• [TEXT SECTION]
■ ■ ■ ■

# baseball



## LittleBucker (Dec 22, 2008)

how many of you play baseball i do im on a traveling team and my reagular team is tied for 2nd:wink:


----------



## outdoorkid1 (Nov 20, 2010)

Yup, Play in the pony league with bow hunter11.


----------



## NEhunter22 (Jan 17, 2011)

Hey outdoorkid1 where do you play?


----------



## outdoorsman3 (Nov 15, 2010)

I used to.. its just WAYYY to boring for me.. thats why I went to golf :wink:


----------



## [email protected] (Jun 15, 2011)

I play in the pony league. What positions do y'all play?


----------



## outdoorkid1 (Nov 20, 2010)

[email protected] said:


> I play in the pony league. What positions do y'all play?


 I play every position but right field :teeth:


outdoorsman3 said:


> I used to.. its just WAYYY to boring for me.. thats why I went to golf :wink:


 Don't get me started on how boring I think golf is lol


NEhunter22 said:


> Hey outdoorkid1 where do you play?


I play in seward, david city, crete, valparaiso, north bend and a few other places.


----------



## NEhunter22 (Jan 17, 2011)

Who do you play for?


----------



## outdoorkid1 (Nov 20, 2010)

NEhunter22 said:


> Who do you play for?


Schuyler


----------



## NEhunter22 (Jan 17, 2011)

Ok well I don't play any more I just thought you might play somewhere close to where I live


----------



## outdoorkid1 (Nov 20, 2010)

NEhunter22 said:


> Ok well I don't play any more I just thought you might play somewhere close to where I live


Nope, I live way north of you


----------



## outdoorsman3 (Nov 15, 2010)

outdoorkid1 said:


> :teeth:
> 
> Don't get me started on how boring I think golf is lol


golf kicks arse


----------



## arhoythunter (Aug 3, 2010)

Used to but I couldn't turkey hunt because of it so I quit!


----------



## outdoorsman3 (Nov 15, 2010)

yeah.. I quit soccer for hunting, I was also one of the best goalies in the state.


----------



## ohiobuckboy65 (Sep 27, 2010)

i played for the marysville monarchs and now i play for a rec team. i play catcher and pitcher


----------



## bow hunter11 (Dec 7, 2010)

i play ev9ry position other than catcher and outfield. Played pitcher tonight and had 5 strikeouts and pitched 3 and 2 3rd innings


----------



## jmann28 (Nov 22, 2010)

I played baseball all my life, played four years of college ball and had some invites to some workouts with some of the pro ball clubs. All done playing now, but I'm about to take a job at the community college I played, working and coaching. Love it! The only good thing about not playing now is having time to hunt more!

■ ■ ■ ■

• [RECORD EXCERPTS]

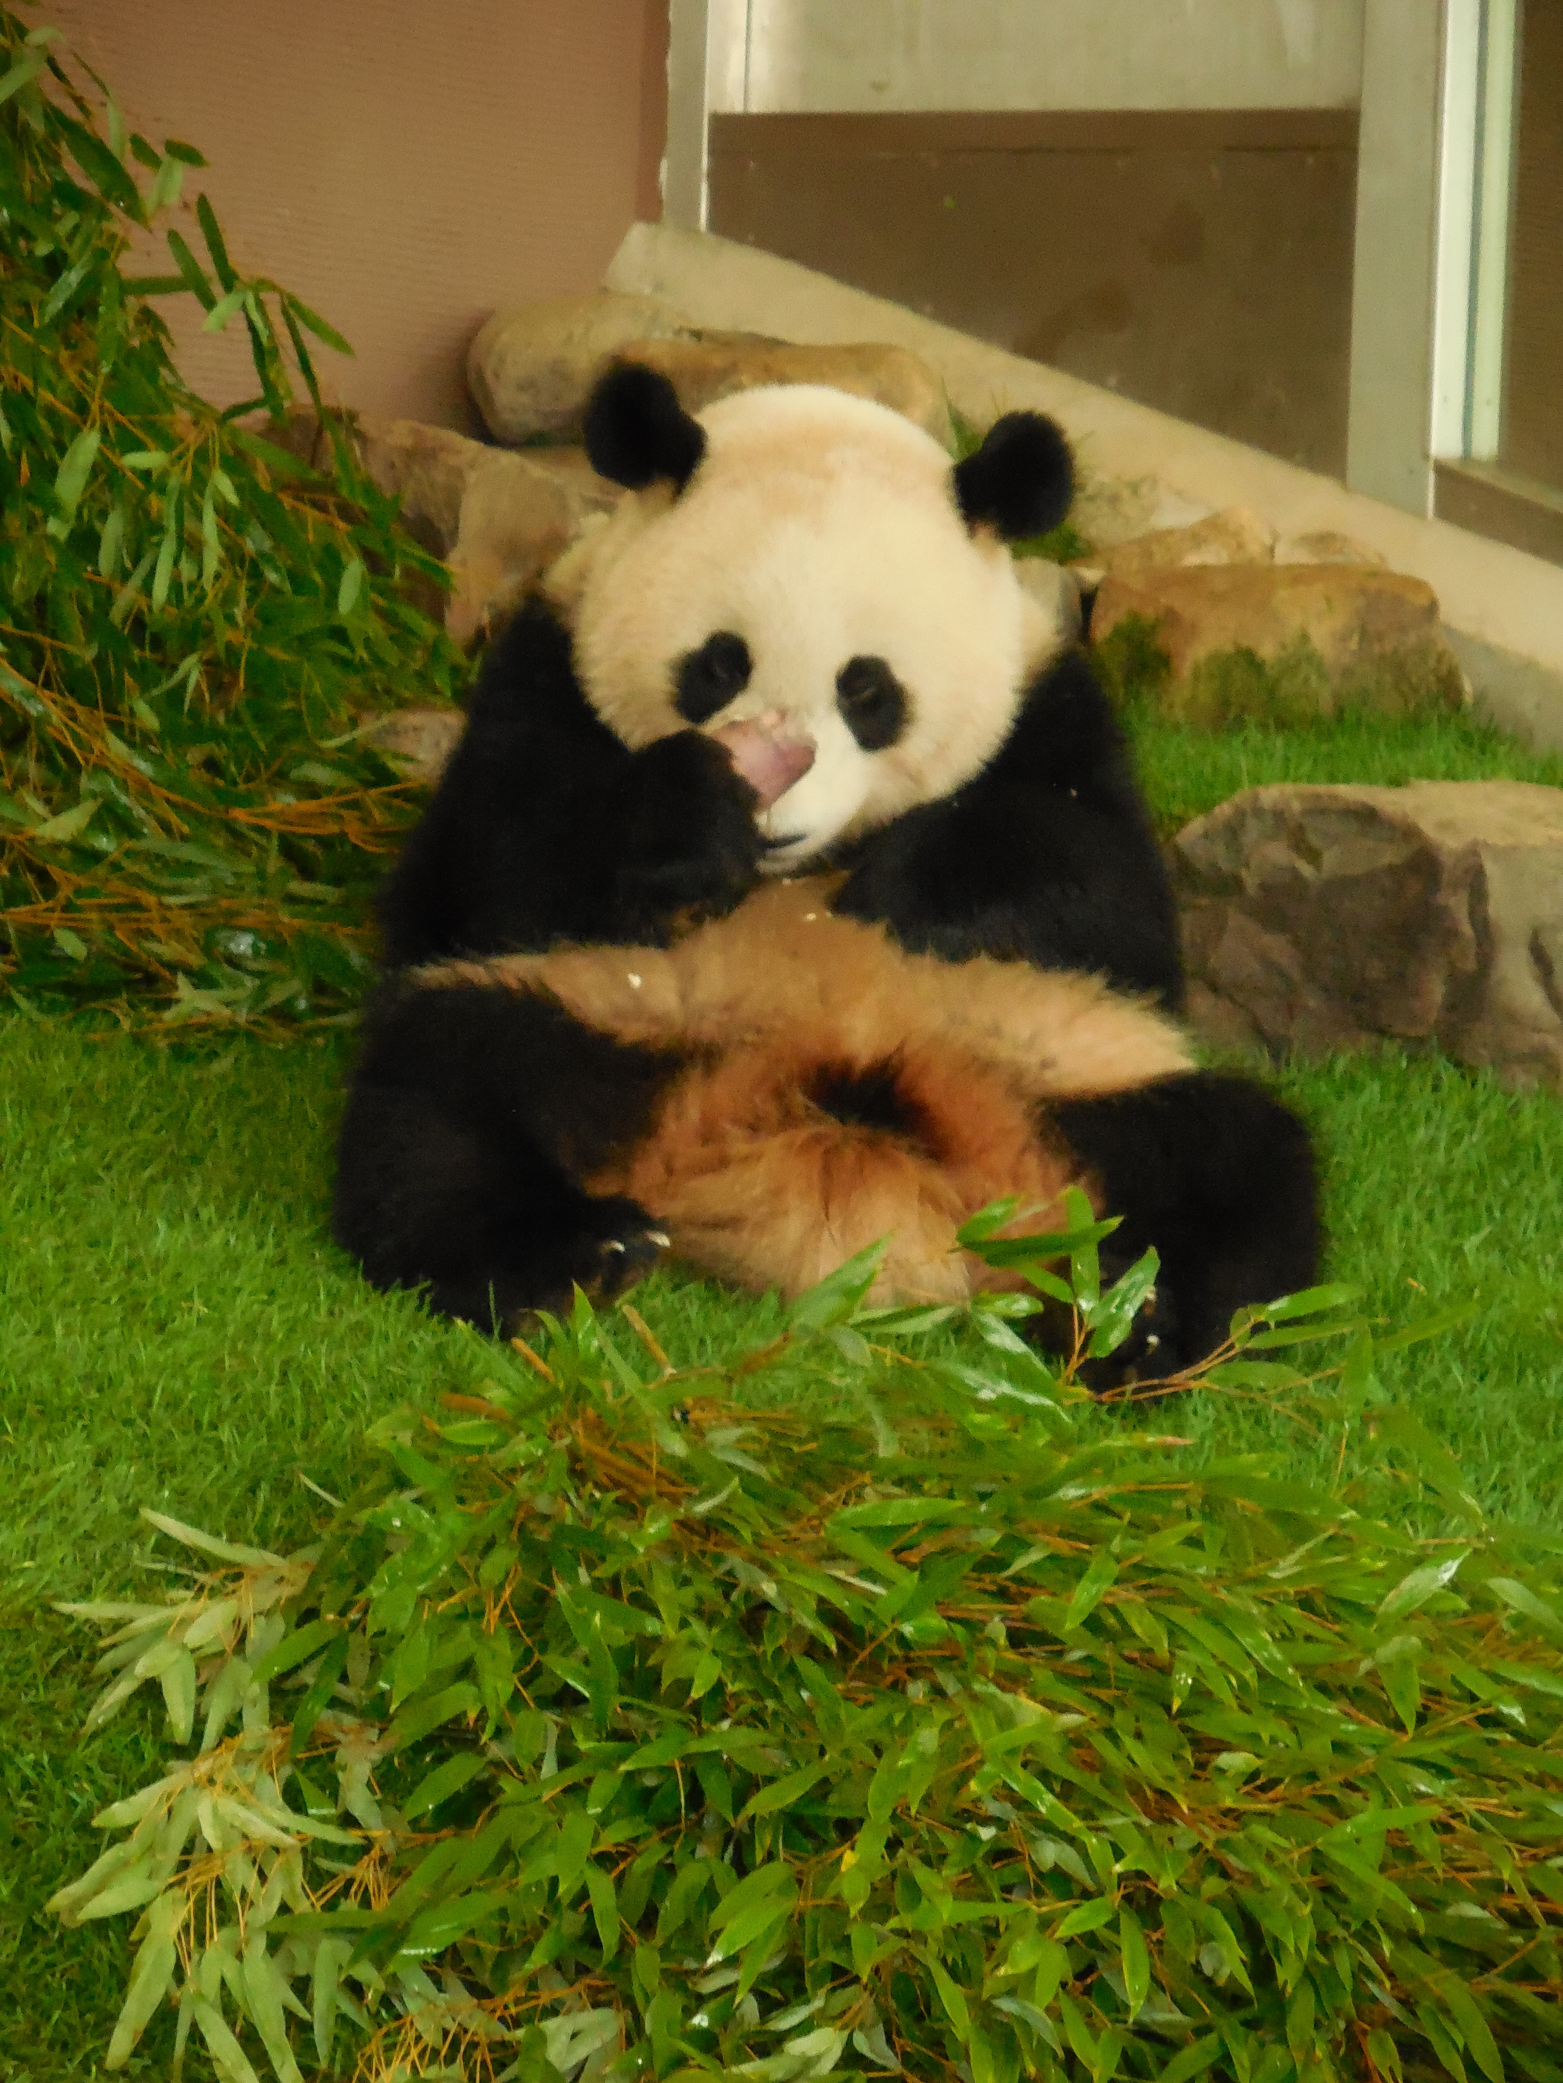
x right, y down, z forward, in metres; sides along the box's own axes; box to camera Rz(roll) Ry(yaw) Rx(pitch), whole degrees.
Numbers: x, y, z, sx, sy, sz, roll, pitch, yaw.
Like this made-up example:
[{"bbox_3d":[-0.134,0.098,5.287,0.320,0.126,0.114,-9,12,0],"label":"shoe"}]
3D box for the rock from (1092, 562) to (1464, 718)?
[{"bbox_3d":[0.468,-0.376,11.050,0.350,0.135,0.200,1,14,0],"label":"rock"}]

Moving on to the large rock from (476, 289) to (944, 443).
[{"bbox_3d":[-0.070,-0.651,11.350,0.460,0.130,0.240,1,14,0],"label":"large rock"}]

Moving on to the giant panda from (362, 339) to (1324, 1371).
[{"bbox_3d":[0.037,-0.178,9.750,0.800,0.760,0.720,2,14,3],"label":"giant panda"}]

■ ■ ■ ■

• [INSTRUCTIONS FOR THE TASK] In the baseball thread, which two positions does ohiobuckboy65 report playing?

• [SOLUTION FOR THIS EXERCISE] Catcher and pitcher.